Why don't SQL servers do a lot of caching?
[...] why, under the hood, deep down, is something like memcached necessary? Why isn't the SQL server's cache as effective?
I think that one of the reasons for this is that highly aggressive caching in an SQL server is much harder than it looks.
In database servers, caches have to be transparent; non-transparent caches would implicitly break ACID guarantees. Now contemplate the problem of completely correct cache invalidation that still preserves good cache performance. Clearly it's not good enough to discard a cached query result every time any change is made to a table that the query used, because even modest levels of write traffic will dynamite your cache (unless your database has a highly atypical design with many small tables).

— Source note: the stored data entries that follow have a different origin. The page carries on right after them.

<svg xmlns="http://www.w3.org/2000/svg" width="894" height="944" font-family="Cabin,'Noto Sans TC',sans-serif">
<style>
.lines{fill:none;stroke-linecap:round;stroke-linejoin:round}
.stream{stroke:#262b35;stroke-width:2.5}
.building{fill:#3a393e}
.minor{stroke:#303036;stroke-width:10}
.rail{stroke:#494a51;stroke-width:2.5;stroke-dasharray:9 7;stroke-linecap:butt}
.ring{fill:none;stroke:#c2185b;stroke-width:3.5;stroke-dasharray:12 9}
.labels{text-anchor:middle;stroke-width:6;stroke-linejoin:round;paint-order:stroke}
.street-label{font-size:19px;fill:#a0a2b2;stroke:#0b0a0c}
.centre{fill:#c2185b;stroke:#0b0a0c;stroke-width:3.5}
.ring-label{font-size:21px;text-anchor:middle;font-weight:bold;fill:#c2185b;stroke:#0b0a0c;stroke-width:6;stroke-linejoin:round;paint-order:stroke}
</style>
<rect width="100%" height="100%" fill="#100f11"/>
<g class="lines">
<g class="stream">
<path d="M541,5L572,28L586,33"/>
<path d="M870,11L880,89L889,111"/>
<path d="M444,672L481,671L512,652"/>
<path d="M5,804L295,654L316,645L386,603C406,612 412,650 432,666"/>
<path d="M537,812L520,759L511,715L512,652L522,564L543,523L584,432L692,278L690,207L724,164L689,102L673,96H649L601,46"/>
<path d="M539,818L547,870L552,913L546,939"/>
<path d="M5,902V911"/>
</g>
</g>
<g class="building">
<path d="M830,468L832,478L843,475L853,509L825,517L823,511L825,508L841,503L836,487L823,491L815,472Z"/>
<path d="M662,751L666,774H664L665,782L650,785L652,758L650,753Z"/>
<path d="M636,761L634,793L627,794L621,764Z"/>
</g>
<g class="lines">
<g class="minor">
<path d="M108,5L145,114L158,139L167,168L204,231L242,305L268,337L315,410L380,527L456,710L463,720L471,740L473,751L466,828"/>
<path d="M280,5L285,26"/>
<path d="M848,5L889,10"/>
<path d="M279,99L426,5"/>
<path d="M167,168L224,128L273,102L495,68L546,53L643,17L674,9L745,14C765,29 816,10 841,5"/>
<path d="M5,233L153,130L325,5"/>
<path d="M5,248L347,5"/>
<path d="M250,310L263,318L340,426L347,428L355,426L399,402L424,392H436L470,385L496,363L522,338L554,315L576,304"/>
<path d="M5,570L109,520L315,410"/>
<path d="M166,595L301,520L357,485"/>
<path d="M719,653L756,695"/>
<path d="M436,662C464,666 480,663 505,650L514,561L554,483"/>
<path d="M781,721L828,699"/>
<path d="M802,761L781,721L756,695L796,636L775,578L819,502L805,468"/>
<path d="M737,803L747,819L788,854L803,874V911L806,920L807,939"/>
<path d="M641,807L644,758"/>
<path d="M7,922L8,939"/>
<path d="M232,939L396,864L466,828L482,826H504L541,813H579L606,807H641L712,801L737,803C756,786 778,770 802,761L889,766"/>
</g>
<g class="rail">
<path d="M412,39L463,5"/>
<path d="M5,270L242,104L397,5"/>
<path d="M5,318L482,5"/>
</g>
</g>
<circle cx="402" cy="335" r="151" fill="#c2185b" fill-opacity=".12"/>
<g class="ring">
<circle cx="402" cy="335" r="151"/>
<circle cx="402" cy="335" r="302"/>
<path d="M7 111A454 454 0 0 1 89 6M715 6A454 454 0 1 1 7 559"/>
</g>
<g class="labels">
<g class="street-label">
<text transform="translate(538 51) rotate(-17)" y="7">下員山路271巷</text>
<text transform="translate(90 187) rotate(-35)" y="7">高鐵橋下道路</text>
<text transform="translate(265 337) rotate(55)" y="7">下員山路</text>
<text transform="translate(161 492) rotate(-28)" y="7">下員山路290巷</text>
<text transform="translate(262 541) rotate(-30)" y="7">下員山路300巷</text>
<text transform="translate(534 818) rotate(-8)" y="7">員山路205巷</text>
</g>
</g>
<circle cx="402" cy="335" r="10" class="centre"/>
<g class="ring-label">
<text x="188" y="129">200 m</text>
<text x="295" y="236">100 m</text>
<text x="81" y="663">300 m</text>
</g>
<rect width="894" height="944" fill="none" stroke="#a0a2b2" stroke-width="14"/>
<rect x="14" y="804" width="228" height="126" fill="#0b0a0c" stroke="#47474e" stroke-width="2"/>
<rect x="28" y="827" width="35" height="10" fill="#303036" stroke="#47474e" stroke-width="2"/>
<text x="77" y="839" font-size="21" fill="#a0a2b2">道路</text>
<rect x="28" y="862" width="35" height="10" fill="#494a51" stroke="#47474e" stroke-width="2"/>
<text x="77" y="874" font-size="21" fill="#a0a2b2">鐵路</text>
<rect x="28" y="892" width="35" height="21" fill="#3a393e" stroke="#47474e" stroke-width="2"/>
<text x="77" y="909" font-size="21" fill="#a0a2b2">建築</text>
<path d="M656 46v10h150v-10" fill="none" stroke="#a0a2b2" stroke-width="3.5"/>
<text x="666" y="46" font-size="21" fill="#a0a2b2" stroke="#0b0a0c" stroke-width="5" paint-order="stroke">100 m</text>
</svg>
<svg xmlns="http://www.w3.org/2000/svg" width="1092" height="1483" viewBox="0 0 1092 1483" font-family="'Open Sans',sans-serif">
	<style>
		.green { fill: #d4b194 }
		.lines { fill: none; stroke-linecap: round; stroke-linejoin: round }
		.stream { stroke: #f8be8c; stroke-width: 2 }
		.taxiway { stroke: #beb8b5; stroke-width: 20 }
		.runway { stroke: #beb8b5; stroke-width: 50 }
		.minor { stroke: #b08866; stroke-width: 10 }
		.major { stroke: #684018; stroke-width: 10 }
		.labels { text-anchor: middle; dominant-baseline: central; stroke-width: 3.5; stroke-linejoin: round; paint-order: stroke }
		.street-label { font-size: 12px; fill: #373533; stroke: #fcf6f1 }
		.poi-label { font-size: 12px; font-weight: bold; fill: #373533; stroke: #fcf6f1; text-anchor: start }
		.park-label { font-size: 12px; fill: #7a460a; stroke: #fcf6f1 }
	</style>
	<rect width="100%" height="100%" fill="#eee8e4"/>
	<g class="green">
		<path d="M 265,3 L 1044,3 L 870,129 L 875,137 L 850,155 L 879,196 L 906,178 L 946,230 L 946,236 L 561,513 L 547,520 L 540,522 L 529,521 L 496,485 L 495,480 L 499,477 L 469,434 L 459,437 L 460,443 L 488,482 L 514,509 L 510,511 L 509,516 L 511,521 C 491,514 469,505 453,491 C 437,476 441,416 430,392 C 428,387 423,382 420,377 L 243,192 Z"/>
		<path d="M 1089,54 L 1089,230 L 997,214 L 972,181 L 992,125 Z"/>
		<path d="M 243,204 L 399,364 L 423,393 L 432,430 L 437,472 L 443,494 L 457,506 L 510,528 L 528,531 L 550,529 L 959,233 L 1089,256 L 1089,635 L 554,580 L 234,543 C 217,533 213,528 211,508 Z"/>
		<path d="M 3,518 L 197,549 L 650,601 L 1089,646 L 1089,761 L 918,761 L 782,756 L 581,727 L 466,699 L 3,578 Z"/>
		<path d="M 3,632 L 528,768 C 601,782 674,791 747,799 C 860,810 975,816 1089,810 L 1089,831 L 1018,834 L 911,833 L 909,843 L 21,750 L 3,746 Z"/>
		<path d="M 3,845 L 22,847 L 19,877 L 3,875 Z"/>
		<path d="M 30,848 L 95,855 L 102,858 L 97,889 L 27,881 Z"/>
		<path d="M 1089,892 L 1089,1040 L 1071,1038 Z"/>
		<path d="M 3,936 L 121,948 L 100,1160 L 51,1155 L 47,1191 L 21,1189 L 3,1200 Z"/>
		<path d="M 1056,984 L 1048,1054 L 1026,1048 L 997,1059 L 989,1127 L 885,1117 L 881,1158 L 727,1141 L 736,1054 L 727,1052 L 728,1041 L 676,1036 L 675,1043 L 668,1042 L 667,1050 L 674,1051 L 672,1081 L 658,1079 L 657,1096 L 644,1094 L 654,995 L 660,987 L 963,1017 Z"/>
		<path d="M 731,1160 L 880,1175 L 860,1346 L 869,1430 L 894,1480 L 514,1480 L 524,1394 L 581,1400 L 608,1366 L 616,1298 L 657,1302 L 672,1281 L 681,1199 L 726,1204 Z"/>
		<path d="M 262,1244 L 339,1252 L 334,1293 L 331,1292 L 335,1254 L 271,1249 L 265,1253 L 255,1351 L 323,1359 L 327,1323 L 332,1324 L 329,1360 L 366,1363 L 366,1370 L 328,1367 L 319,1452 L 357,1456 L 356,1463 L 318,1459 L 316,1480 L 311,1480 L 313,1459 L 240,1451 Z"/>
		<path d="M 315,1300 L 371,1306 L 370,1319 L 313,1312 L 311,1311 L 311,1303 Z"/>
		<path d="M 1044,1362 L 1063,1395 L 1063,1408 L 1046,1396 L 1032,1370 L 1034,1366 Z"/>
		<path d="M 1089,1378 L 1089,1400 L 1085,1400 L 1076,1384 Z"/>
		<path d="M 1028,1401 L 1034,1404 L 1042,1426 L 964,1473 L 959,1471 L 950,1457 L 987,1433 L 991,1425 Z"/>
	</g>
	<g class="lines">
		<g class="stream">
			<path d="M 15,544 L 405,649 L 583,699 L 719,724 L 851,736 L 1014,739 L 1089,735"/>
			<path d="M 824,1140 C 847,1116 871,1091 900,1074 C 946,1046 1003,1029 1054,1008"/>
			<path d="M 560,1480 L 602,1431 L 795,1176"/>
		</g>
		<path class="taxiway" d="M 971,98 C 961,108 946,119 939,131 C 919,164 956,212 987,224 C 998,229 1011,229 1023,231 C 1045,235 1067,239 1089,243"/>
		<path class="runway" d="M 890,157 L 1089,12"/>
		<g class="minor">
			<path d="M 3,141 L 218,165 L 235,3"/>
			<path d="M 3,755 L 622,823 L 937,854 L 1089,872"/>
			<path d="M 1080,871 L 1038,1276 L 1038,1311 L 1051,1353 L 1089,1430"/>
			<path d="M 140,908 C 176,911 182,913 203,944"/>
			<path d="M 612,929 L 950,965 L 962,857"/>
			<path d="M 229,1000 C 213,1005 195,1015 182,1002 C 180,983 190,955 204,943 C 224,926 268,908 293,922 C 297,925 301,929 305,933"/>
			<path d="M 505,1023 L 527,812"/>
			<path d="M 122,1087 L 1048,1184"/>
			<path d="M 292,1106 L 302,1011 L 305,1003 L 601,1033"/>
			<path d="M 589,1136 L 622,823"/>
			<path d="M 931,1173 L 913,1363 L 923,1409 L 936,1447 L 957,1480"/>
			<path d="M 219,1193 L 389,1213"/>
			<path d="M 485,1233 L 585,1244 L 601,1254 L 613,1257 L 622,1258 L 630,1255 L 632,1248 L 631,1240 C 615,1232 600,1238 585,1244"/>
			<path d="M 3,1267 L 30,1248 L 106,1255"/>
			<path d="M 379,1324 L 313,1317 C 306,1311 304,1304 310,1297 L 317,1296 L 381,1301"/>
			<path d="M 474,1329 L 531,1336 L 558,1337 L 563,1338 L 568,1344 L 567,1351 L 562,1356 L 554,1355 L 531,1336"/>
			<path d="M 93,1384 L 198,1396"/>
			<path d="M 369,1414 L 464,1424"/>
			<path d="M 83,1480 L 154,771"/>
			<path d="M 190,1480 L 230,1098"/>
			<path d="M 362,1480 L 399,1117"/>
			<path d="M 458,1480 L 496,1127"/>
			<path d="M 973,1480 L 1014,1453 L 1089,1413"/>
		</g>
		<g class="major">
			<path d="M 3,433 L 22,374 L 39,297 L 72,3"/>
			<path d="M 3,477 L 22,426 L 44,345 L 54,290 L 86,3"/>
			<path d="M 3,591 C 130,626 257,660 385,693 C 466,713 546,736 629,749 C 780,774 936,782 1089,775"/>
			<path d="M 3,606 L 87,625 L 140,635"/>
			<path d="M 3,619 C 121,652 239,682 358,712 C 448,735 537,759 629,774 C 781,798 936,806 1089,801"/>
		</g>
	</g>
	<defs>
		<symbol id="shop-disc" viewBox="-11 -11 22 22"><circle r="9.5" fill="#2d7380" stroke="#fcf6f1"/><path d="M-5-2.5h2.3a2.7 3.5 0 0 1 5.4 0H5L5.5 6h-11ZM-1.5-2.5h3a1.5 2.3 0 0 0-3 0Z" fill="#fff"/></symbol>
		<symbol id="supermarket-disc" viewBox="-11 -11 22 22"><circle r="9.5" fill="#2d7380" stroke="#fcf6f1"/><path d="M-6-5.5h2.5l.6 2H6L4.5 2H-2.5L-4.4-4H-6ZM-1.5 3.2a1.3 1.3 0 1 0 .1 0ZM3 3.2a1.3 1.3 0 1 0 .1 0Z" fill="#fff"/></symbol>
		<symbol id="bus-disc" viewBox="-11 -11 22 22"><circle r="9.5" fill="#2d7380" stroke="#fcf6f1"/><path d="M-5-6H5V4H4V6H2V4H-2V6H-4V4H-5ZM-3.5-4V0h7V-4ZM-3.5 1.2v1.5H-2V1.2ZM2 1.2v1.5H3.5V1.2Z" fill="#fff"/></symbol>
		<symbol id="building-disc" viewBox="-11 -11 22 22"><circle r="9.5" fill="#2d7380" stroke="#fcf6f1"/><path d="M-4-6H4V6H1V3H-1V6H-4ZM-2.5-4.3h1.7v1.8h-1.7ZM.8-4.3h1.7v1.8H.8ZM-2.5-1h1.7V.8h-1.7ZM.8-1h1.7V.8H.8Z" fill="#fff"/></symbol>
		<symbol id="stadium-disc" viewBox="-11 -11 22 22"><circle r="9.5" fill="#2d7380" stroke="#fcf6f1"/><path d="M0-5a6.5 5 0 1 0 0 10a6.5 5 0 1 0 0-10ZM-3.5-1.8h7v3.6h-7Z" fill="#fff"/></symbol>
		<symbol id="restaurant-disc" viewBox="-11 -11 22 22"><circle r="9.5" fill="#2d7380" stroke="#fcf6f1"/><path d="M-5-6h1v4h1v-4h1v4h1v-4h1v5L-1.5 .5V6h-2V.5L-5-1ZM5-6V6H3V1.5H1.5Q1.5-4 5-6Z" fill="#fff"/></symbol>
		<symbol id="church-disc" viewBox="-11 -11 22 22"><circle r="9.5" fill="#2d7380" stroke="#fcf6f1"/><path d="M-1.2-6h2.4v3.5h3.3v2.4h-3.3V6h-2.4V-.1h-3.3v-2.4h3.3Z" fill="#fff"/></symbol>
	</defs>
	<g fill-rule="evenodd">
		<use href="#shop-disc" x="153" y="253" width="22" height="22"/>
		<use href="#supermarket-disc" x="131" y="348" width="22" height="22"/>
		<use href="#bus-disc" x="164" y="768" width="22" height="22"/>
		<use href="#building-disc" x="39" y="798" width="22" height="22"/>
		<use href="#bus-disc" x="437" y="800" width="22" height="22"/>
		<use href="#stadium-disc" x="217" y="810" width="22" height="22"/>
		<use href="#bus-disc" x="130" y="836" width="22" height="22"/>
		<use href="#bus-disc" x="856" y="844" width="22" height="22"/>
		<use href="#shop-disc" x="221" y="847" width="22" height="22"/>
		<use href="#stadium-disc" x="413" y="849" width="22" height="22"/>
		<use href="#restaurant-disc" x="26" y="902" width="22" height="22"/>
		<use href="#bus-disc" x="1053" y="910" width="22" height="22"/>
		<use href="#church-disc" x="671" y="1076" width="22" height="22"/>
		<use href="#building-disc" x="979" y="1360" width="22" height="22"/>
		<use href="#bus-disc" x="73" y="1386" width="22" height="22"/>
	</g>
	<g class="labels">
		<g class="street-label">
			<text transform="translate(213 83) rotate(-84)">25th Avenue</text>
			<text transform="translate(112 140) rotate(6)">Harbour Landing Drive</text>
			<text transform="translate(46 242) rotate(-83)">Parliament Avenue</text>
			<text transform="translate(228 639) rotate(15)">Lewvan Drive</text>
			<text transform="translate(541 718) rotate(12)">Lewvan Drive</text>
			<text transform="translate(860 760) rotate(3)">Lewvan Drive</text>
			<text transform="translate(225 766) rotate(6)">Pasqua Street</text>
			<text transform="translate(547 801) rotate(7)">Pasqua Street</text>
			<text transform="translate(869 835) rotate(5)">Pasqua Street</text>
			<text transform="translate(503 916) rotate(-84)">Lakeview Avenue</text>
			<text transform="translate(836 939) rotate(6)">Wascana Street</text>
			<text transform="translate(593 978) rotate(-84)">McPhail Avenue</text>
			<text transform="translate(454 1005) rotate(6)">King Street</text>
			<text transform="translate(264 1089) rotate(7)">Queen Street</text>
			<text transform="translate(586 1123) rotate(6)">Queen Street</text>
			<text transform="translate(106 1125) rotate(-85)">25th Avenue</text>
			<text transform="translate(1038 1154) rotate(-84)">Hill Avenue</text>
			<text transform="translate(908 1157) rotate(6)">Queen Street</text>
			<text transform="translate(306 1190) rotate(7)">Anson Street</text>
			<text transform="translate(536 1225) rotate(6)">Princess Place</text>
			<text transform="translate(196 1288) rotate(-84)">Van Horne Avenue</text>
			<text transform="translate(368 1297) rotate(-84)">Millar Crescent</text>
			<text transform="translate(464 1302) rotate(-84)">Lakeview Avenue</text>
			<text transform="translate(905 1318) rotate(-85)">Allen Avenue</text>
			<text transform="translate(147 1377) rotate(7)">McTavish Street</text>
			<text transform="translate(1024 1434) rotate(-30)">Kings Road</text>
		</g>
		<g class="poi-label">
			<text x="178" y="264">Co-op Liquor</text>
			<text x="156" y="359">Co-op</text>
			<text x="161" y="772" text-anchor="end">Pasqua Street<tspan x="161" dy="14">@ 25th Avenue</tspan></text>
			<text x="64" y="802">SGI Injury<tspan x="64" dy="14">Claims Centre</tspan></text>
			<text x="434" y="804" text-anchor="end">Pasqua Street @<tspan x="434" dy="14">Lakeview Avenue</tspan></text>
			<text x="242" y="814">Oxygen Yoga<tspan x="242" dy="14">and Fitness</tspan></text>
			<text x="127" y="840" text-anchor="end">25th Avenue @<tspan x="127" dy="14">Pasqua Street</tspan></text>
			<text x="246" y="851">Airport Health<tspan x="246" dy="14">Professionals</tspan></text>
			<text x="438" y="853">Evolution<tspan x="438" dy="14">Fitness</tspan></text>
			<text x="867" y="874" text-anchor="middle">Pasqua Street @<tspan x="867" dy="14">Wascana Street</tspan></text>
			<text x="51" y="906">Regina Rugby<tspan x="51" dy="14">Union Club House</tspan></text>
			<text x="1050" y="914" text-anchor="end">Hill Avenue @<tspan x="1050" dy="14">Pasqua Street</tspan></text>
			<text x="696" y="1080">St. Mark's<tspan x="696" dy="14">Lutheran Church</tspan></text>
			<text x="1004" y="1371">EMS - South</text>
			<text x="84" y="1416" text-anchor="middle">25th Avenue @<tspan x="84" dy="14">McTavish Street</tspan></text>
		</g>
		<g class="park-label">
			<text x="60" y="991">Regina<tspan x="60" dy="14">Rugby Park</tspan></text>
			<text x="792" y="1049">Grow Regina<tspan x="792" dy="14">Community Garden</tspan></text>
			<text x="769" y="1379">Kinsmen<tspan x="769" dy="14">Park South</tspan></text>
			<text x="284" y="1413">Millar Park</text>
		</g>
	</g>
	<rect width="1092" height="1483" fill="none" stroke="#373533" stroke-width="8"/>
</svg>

Let's consider a hypothetical query to generate a count of visible comments on a particular blog entry:
SELECT count(*) FROM comments WHERE entry = 27793 AND visible = 'Y';
When a transaction changes the comments table, at a minimum the SQL server must test whether any of the affected rows match the WHERE clause and discard the cached query result if it does. This check is necessarily about as expensive (on a per-row basis) as the initial query was, and the SQL server has to do it for every cached query, which the server is going to have a lot of if you're under enough load that you want an aggressive cache. The SQL server can optimize this process to some degree; for example, it can work out common subexpressions in WHERE clauses and merge things so that it only checks them once, not once for every cached query involving them. But I think it's clear that it's not an easy or simple job (and it may burn a lot of CPU).
All of this is much easier when it is the application handling the cache invalidation with a non-transparent cache like memcached; it can just directly shoot down cache entries, because it knows exactly what possible cache entries can be invalidated by a particular operation. The application can even organize what it caches to minimize the amount of invalidation it has to do, using high-level knowledge it has about its own behavior and usage patterns.
(One way to view this is that the application is effectively segmenting one database table into many pseudo-tables in the non-transparent cache, thereby buying itself the ability to do much simpler cache invalidation.)
Now, you can make the application give hints to the SQL server about all of this. But the more hints the application has to give the SQL server, the more the application might as well be using its own non-transparent cache to start with.